[Form 4] Phio Pharmaceuticals Corp. Insider Trading Activity
David H. Deming, a director of Phio Pharmaceuticals Corp. (PHIO), reported an acquisition on 09/11/2025 of 14,000 shares of common stock through restricted stock units (RSUs) with a reported price of $0. The filing states these shares represent units that will vest on the first annual anniversary of the grant and that the 14,000 shares reported include common stock underlying unvested RSUs.
The Form 4 was signed by attorney-in-fact Lisa C. Carson on 09/15/2025. The transaction increases the director’s beneficial ownership by the 14,000 shares subject to future vesting; no cash purchase price was reported in the filing.
- Director alignment with shareholders via RSU grant that ties compensation to future stock ownership
- No cash outlay reported for the grant (price reported as $0), indicating equity-based compensation rather than cash payment
- Shares are unvested and will vest on the first anniversary, so the economic and voting impact is delayed
- Potential dilution if and when RSUs convert to shares, though materiality relative to outstanding shares is not provided
Insights
TL;DR: A director received a 14,000-share RSU grant vesting in one year, aligning compensation with shareholder outcomes but not immediately liquid.
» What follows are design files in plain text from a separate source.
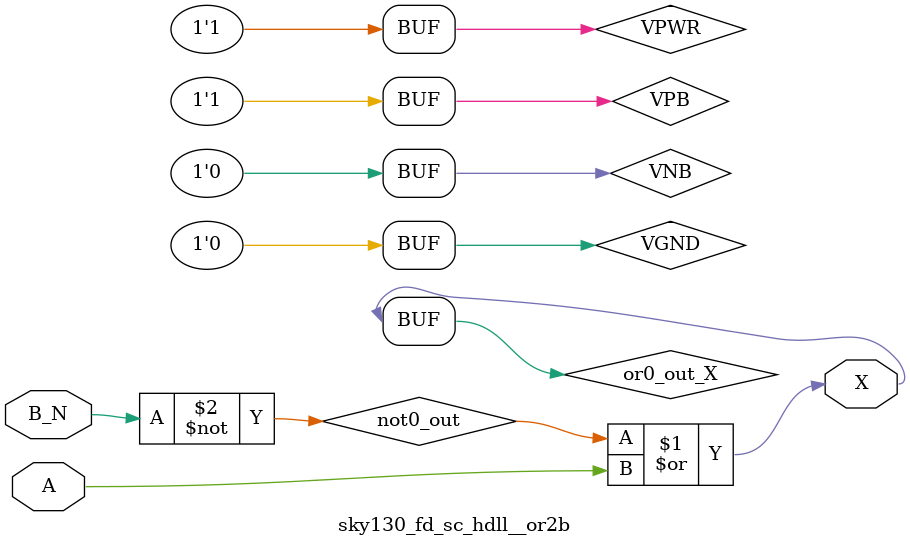
<source format=v>
/*
 * Copyright 2020 The SkyWater PDK Authors
 *
 * Licensed under the Apache License, Version 2.0 (the "License");
 * you may not use this file except in compliance with the License.
 * You may obtain a copy of the License at
 *
 *     https://www.apache.org/licenses/LICENSE-2.0
 *
 * Unless required by applicable law or agreed to in writing, software
 * distributed under the License is distributed on an "AS IS" BASIS,
 * WITHOUT WARRANTIES OR CONDITIONS OF ANY KIND, either express or implied.
 * See the License for the specific language governing permissions and
 * limitations under the License.
 *
 * SPDX-License-Identifier: Apache-2.0
*/


`ifndef SKY130_FD_SC_HDLL__OR2B_TIMING_V
`define SKY130_FD_SC_HDLL__OR2B_TIMING_V

/**
 * or2b: 2-input OR, first input inverted.
 *
 * Verilog simulation timing model.
 */

`timescale 1ns / 1ps
`default_nettype none

`celldefine
module sky130_fd_sc_hdll__or2b (
    X  ,
    A  ,
    B_N
);

    // Module ports
    output X  ;
    input  A  ;
    input  B_N;

    // Module supplies
    supply1 VPWR;
    supply0 VGND;
    supply1 VPB ;
    supply0 VNB ;

    // Local signals
    wire not0_out ;
    wire or0_out_X;

    //  Name  Output     Other arguments
    not not0 (not0_out , B_N            );
    or  or0  (or0_out_X, not0_out, A    );
    buf buf0 (X        , or0_out_X      );

endmodule
`endcelldefine

`default_nettype wire
`endif  // SKY130_FD_SC_HDLL__OR2B_TIMING_V

</source>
The grant appears to be a standard equity-based director compensation or retention award reported under Section 16. Because the reported price is $0 and the shares are described as underlying restricted stock units that vest on the first anniversary, the economic benefit is contingent on continued service and future vesting. For investors, this is a routine corporate governance disclosure rather than an operational or financial event; its near-term market impact is likely minimal unless the director’s ownership change is large relative to outstanding shares (not disclosed here).
TL;DR: Director equity grant strengthens alignment with shareholders but is subject to vesting, so control and voting impact are deferred.
The Form 4 documents an award of RSUs that convert into common stock upon vesting, which is typical for board compensation and retention. The filing clarifies that the reported 14,000 shares include unvested units, indicating the director does not yet have full ownership or likely voting rights for all shares. This is a routine disclosure under Section 16 and does not indicate a change in board composition or immediate voting power.